Casinos have no simple way to raise the price of their core product. Which means margins decrease, making casinos built under these conditions less profitable.
Another issue affects not just construction, but every other facet of business: a shortage of employees across the board. It may be the most challenging economic issue of the time, and not just for casinos. There are shortages of airline pilots, doctors, nurses, accountants, construction workers, firefighters, and many other professions. The pandemic seems to have been a partial cause of the shortage, as businesses attempting to return to normal operations found it difficult to hire the necessary staff. Initially, that was not always a bad thing, at least for the casino industry.
When casinos reopened after the COVID restrictions, they often had less capacity than before. There was more than one reason for the changes. Operators were uncertain about the level of business to anticipate and therefore chose a conservative strategy. That strategy was aided by a lack of staff, when not all former employees wanted to return. However, the trimmed operations were much more profitable than in pre-pandemic times. It was a good strategy, but not long term. Casino operators were shocked at the record-high volume of business they experienced. And while the trimmed-down model was more profitable, it could not take full advantage of the opportunities. As 2020 progressed and government-imposed restrictions on capacity were lifted, casinos were free to return to full operations. In general, casinos were eager to take advantage of the opportunity.
The problem that faced casinos attempting to ramp up was and is a labor shortage. There simply are not enough people to fill the jobs. In fact, the problem is much bigger than just the casino industry. It is a national and international problem. In the U. S., as mentioned, an estimated 10 million jobs are unfilled. The unemployment rate has risen slightly in the last couple of months, but it is still under four percent. That means 10 million people are without jobs. The tight market favors the unemployed and those wishing to change jobs, who have their choice of jobs.
The competition for employees has led to some expensive policies. Wages have been going up in all service industries, which includes casinos. Prospective employers are offering $5,000 even $10,000 sign-up bonuses for some highly sought-after positions. Employers are also offering finders fees for those who recommend a new employee. Increased wages and bonuses are not enough sometimes, especially in hard-to-fill categories. For casinos, the hard-to-fill jobs can be found at both the top and bottom of the organization chart. Accountants, managers, and chefs are on the top side, while bus people and housekeepers are at the bottom. Both impact service and profitability.
The housekeeping positions have had a very large impact. Hotels have moved to changing sheets and towels on room turnover and routine cleaning for stayover guests is put on an every- other-day or even longer schedule. That has led to union complaints and articles that claim the dirty rooms are leading to an increase in bedbug infestation. The bedbug issue is not a bad metaphor for our times; trying to operate without enough employees is unhealthy.
The problem exists in other countries too. Japan has always been reluctant to allow foreigners to work in the Land of the Rising Sun. But that has changed. Japan needs workers at all levels, including in restaurants. The Cabinet has just approved a significant expansion of the jobs that qualify for foreign workers. It is an issue even in China and Macau. Macau allowed the number of its foreign workers to increase dramatically in May for the same reason.

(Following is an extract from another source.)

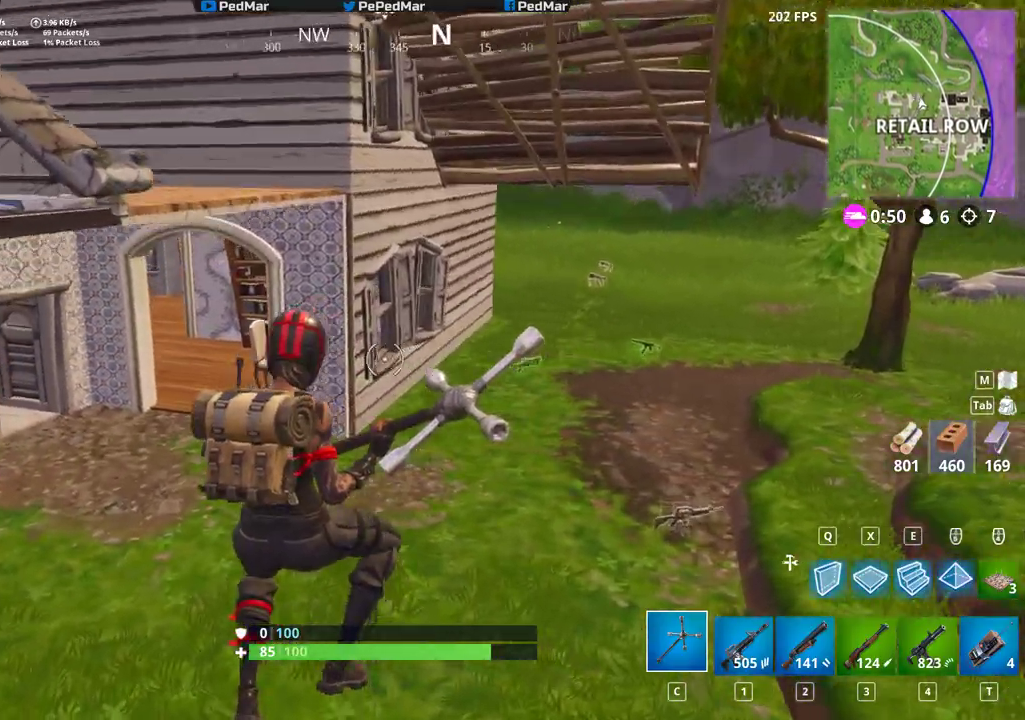
{"keys": ["shift", "w"], "mouse": [], "events": [[150, "d", "down"], [400, "d", "up"]]}
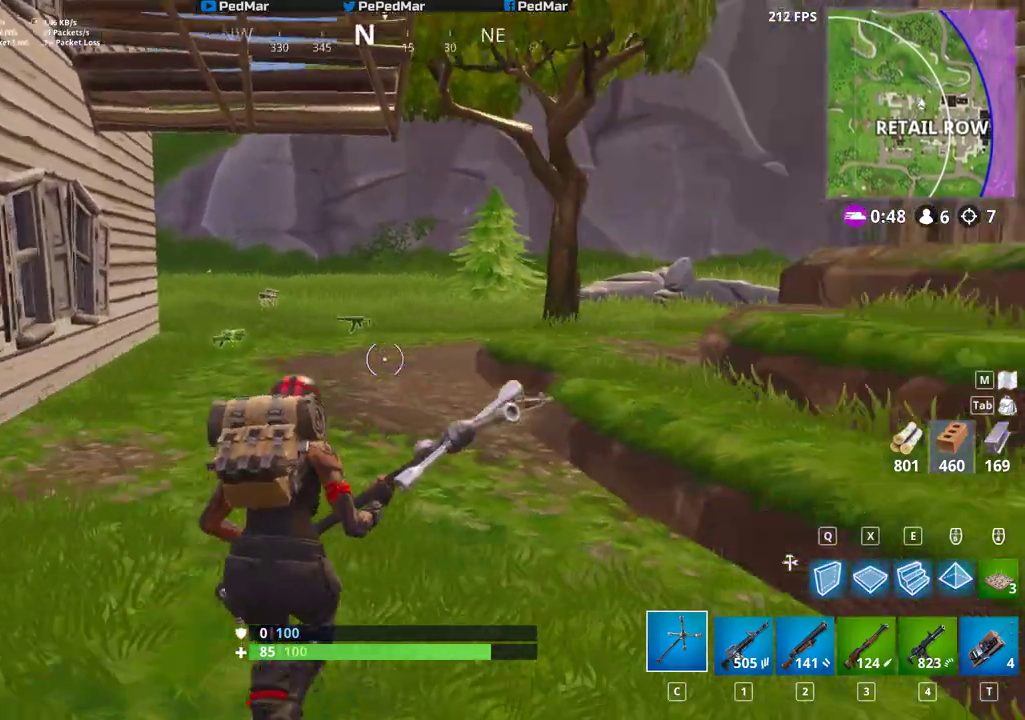
{"keys": ["a", "shift", "w"], "mouse": [], "events": [[250, "a", "down"]]}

It is a policy change that this country may be forced into considering. It won’t be easy in the current political environment, but it might become necessary. We have already seen a willingness to ease employment restrictions. In Illinois, convicted felons can work in casinos. Ten states have lowered the employment age. Some are even permitting underage employees to serve alcohol.
Raising interest rates is not a solution, nor is it any healthier than bedbugs for most of us.